**TEXT PASSAGE**

------------------------------

Wednesday, June 26, 2013

Kurobuta, Berkshire Lomo?

I don't know why I found something labeled kurobuta in my local Italian grocery. Nor do I mind that it's actually a Berkshire pig, isn't it? I didn't ask who raised it, what its name was, whether it was massaged, fed beer, given daily trips to the park to play fetch or was lovingly kissed my a young girl named Missy. But I think he must have been. It is a loin but with some other part there, beyond the white stripe. All the better. The loin part as you can see is pink and soft and the other dark and chewy. Quite sweet with a pronounced bacterial sourness.  Here's how to do it: Take a thick 5 or 6 inch piece of loin and parts proximate. Spinkle happily with salt, distress with instacure #2, the slightest pinch. Then pepper, mustard seed, juniper crushed, whatever you like. Bay too. Put in a ziplock and seal and refrigerate for a week, turning every day. Then tie up and hang naked somewhere cool, breezy and 55 degrees for a month. Next to bastirma seems to have been fortuitious, because there is a faint aroma of fenugreek. Slicing proved tricky. The first cut is the deepest. So these pictured here were a bit thick. I put it on the manual slicer and they shredded a bit but are thin, light and aethereal. So glad I had my pal Kristine here by chance to eat it with me!

Sunday, June 16, 2013

Pickled Black Walnut

If you live in Stockfish CA, you probably know the levee along the Calaveras River that runs through the University. I was riding my bike for an eye exam a few weeks ago and passed the stand of walnuts before you get to the I-5 underpass. Did you realize that one set is English, a.k.a. Persian Walnuts and the other Black Walnuts? I know you can pickle the former, but the latter? Well, here's a shot.

First I have to confess, if you look at my recipe for pickled walnuts in the Lost Arts, I think I left out something that might be important. I just poked them with holes and went right into the pickle. They were good, but I think the proper way to do it is to brine for a week, change the water and brine for another, then leave them out until they turn black (which is what you see here) and then go into the pickle. This one was half brine, half vinegar with extraneous spices and some sugar. It should be good. The only thing I'm wondering is if the shells inside will be edible. I passed a knife through, as you can see here, but certainly not as soft as regular walnuts. I also did a batch of those, and poked with pins. THIS time with rubber gloves on! I'll share the after photos in a couple of months, when the weather gets cooler.

------------------------------

Data collected

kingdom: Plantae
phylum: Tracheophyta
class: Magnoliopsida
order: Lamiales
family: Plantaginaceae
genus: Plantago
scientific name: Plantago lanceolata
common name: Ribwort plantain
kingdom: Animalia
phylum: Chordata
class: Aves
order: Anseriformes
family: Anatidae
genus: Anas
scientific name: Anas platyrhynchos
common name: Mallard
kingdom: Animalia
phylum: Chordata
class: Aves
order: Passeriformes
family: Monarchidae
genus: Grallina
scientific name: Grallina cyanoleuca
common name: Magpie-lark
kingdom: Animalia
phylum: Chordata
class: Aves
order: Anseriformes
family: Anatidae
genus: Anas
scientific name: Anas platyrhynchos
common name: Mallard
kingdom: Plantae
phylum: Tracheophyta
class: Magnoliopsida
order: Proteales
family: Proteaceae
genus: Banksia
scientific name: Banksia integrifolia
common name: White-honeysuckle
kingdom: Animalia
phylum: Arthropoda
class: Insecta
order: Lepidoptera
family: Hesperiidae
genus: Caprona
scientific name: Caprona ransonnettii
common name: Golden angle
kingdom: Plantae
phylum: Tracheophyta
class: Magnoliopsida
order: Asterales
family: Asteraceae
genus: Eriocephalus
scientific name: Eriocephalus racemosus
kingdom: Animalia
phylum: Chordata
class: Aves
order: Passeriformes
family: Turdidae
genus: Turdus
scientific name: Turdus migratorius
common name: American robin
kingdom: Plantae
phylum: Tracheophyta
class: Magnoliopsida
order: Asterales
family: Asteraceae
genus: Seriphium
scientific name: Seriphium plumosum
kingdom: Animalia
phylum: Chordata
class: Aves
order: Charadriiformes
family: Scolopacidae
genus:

------------------------------

**PROBLEMS AND TASKS**
- a) Reproduce the blog text from "If you live" to "here's a shot.".
- b) Mark each statement yes or no according to the blog text, quoting the words that decide it: (i) The seasoned loin was kept refrigerated in a ziplock for a week and turned daily. (ii) The stand of walnuts lies beyond the I-5 underpass. (iii) The regular walnuts were poked with pins without gloves.
The material has no connection to the blog text.

**ANSWERS FOR THE EXERCISE**
- a)
If you live in Stockfish CA, you probably know the levee along the Calaveras River that runs through the University. I was riding my bike for an eye exam a few weeks ago and passed the stand of walnuts before you get to the I-5 underpass. Did you realize that one set is English, a.k.a. Persian Walnuts and the other Black Walnuts? I know you can pickle the former, but the latter? Well, here's a shot.

- b)
(i) Yes: "Put in a ziplock and seal and refrigerate for a week, turning every day."
(ii) No: "passed the stand of walnuts before you get to the I-5 underpass"
(iii) No: "THIS time with rubber gloves on!"